The Second Amended Complaint does not plead a federal question. (See Doc. 51). Despite passing reference to the Due Process Clause of either the Fifth or Fourteenth Amendments, Plaintiff does not explain in even a rudimentary fashion why his allegations qualify as cognizable constitutional claims. O'Neal v. Allstate Indem. Ins. Co. Inc., No. 20-14712, 2021 WL 4852222, at *3 (11th Cir. Oct. 19, 2021) (citations and quotation marks omitted) (“[T]he mere reference to federal law is insufficient to establish subject matter jurisdiction-the implicated federal issue must be substantial. District courts may dismiss a federal question claim for lack of subject matter jurisdiction when (1) the alleged claim under the Constitution or federal statutes clearly appears to be immaterial and made solely for the purpose of obtaining jurisdiction; or (2) such a claim is wholly insubstantial and frivolous.”). Moreover, Plaintiff entirely fails to address federal jurisdiction in his Objection. (See Doc. 74).
Plaintiff finally fails to allege complete diversity under 28 U.S.C. § 1332.
Indeed, the only allegations potentially related to citizenship tend to demonstrate all parties in this case are Florida citizens. (See Doc. 51, pp. 1-2). In any event, the claims regarding the disposition of the Estate of Albert Isaacs would appear to be barred by the probate exception to diversity jurisdiction. See, e.g., Holt v. Holt, No. 6:21-cv-1115, 2022 WL 1224075, at *1 (M.D. Fla.
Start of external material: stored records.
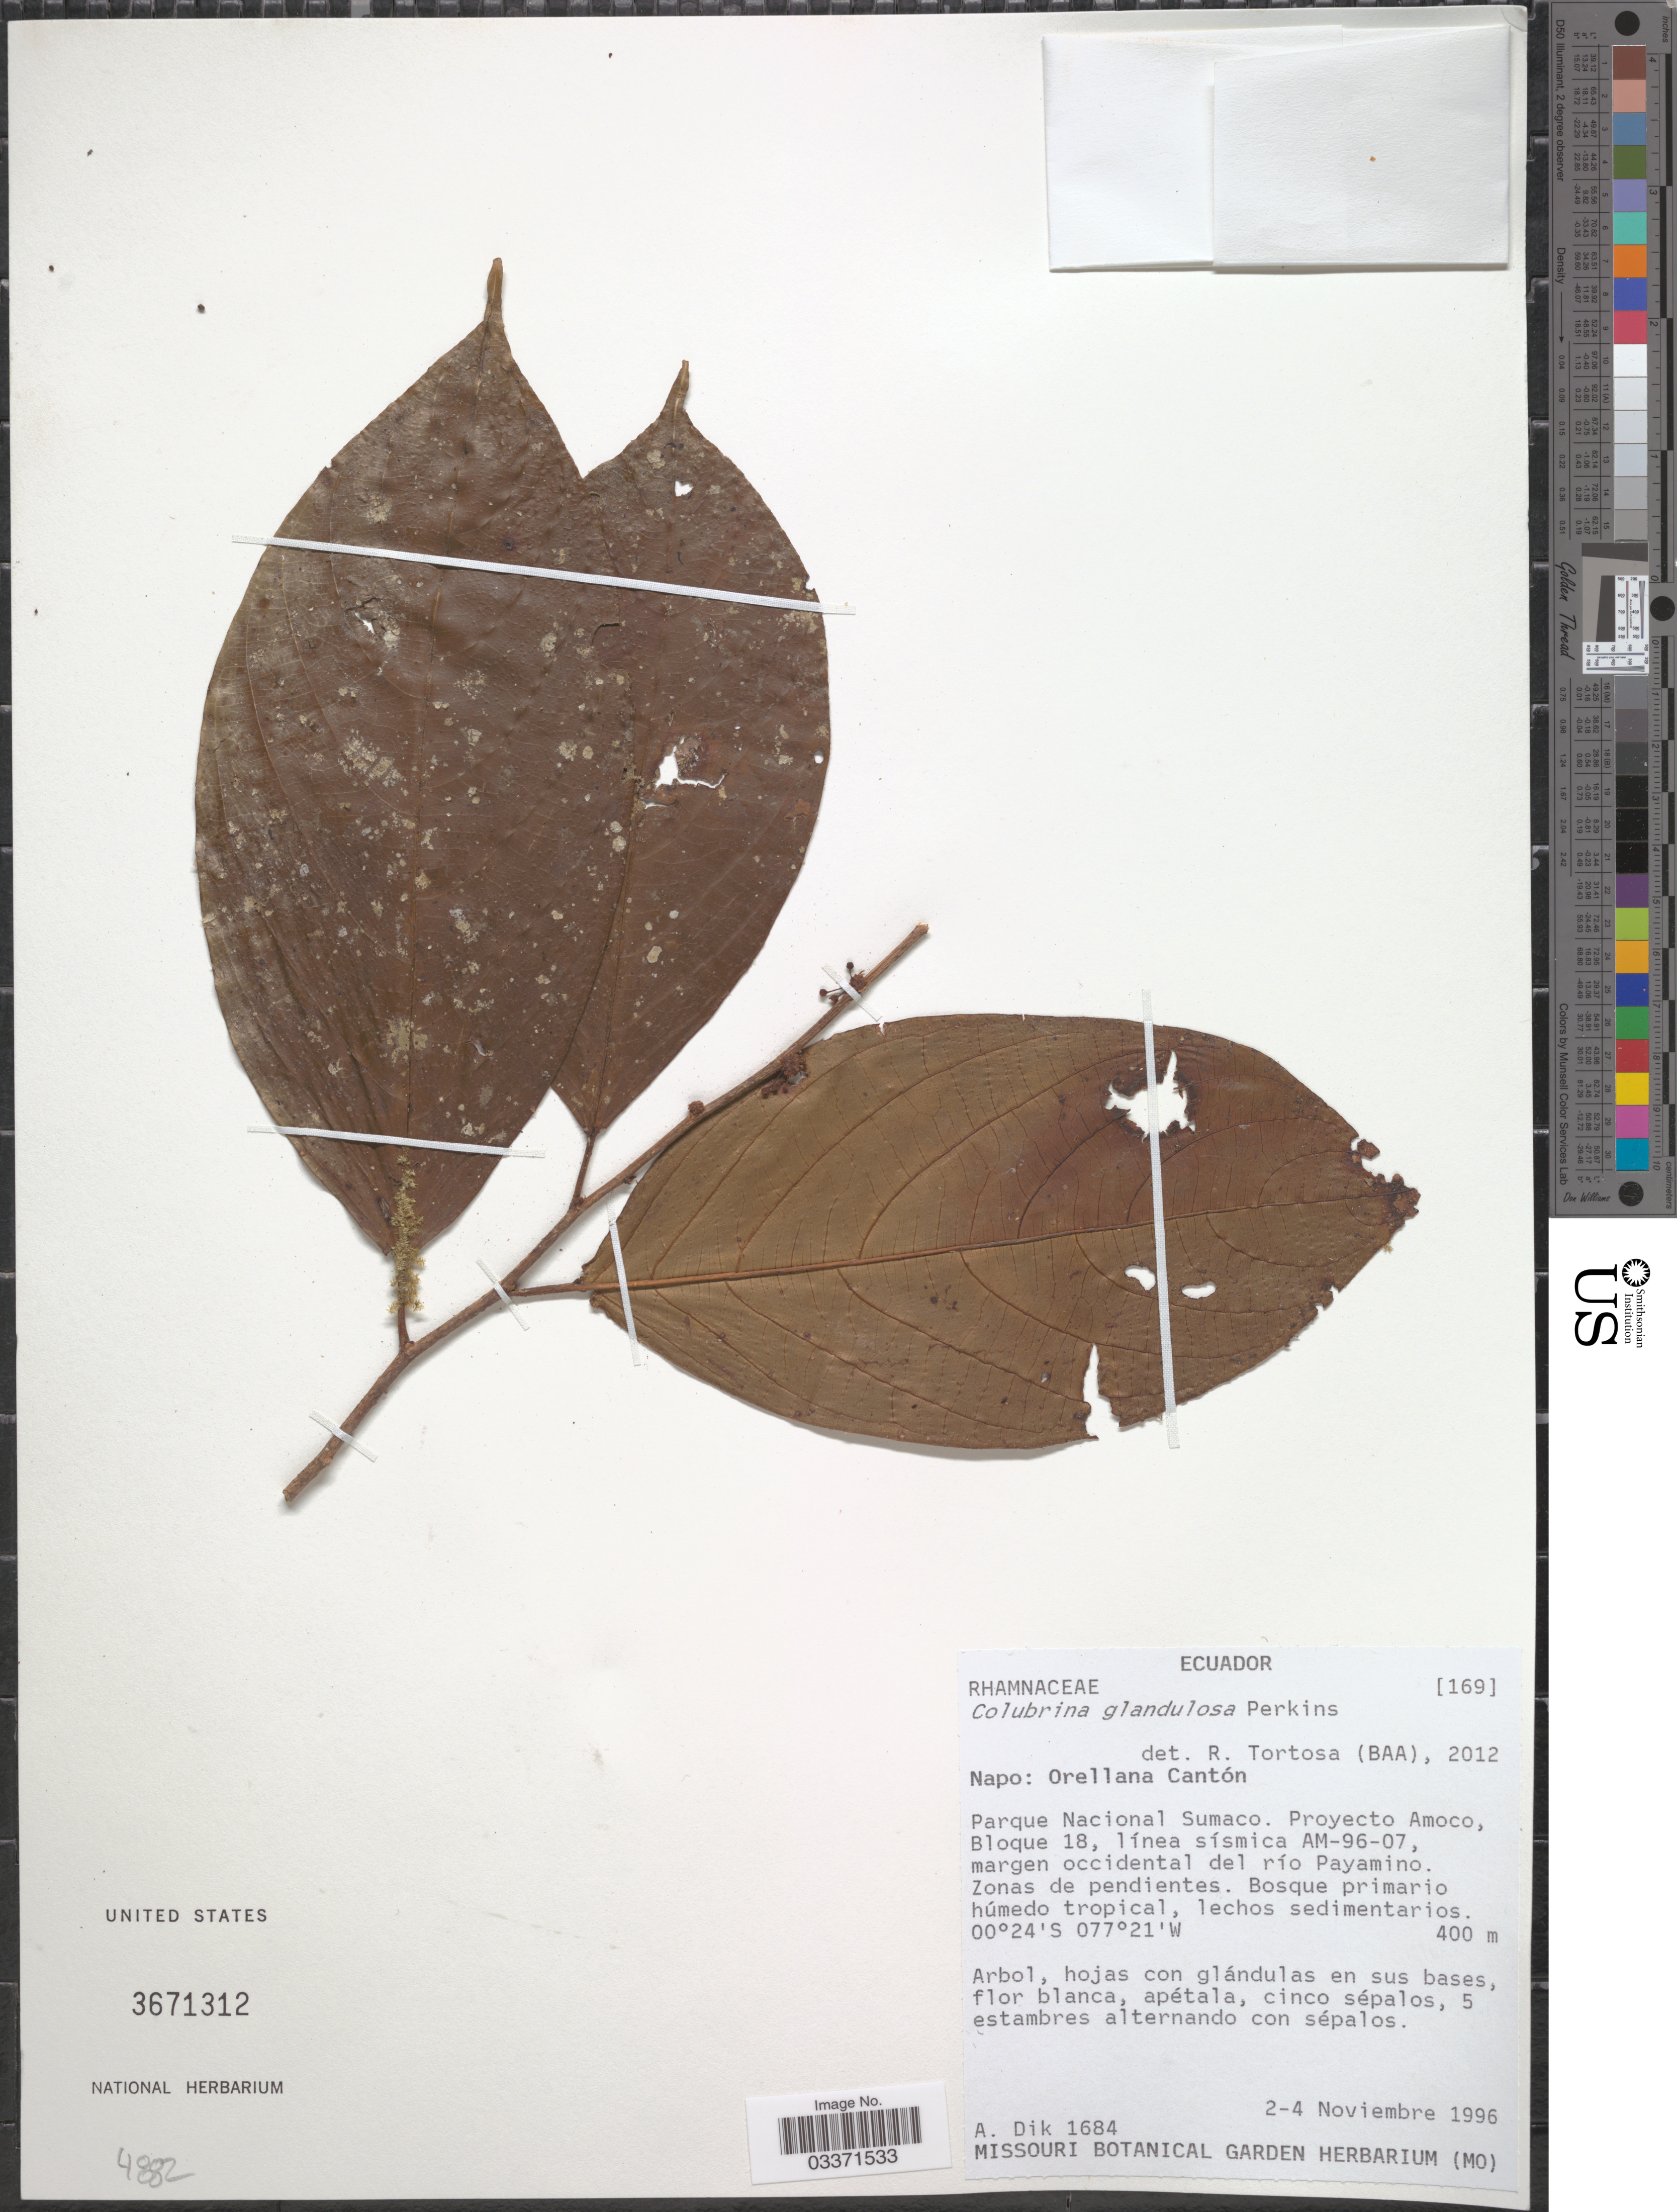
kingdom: Plantae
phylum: Tracheophyta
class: Magnoliopsida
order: Rosales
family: Rhamnaceae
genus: Colubrina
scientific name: Colubrina glandulosa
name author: Perkins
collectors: A. Dik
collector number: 1684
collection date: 1996-11-02/1996-11-04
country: Ecuador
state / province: Napo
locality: Orellana Cantón, Parque Nacional Sumaco. Proyecto Amoco, Bloque 18, línea sísmica AM-96-07, margen occidental del río Payamino.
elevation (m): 400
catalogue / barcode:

Feb. 15, 2022), report and recommendation adopted, 2022 WL 2305988 (M.D. Fla. Mar. 30, 2022). Yet again, the Plaintiff fails to address these jurisdictional defects in the Objection. (See Doc. 74). Consequently, the Court cannot exercise jurisdiction over this case, so dismissal must be without prejudice. Stalley ex rel. U.S. v. Orlando Reg'l Healthcare Sys., Inc., 524 F.3d 1229, 1232 (11th Cir. 2008). Nevertheless, the Court will not provide leave to replead as the Court has already provided opportunities for Plaintiff to fix these pleading deficiencies. Jackson v. Bank of Am., N.A., 898 F.3d 1348, 1356-59 (11th Cir. 2018) (affirming dismissal of amended complaint after the plaintiffs were given an opportunity to replead yet failed to cure).
IV. CONCLUSION
Accordingly, it is ORDERED AND ADJUDGED as follows:
1. United States Magistrate Judge Leslie Hoffman Price's Report and Recommendation, filed on March 20, 2023 (Doc. 69), is ADOPTED and CONFIRMED and made a part of this Order;
2. Defendants' Motion to Dismiss is GRANTED (Doc. 53);
3. Plaintiff's Objection (Doc. 74) is OVERRULED;
4. The Second Amended Complaint (Doc. 51) is DISMISSED WITHOUT PREJUDICE yet without leave to replead; and
5. The Clerk of Court is DIRECTED to close the file.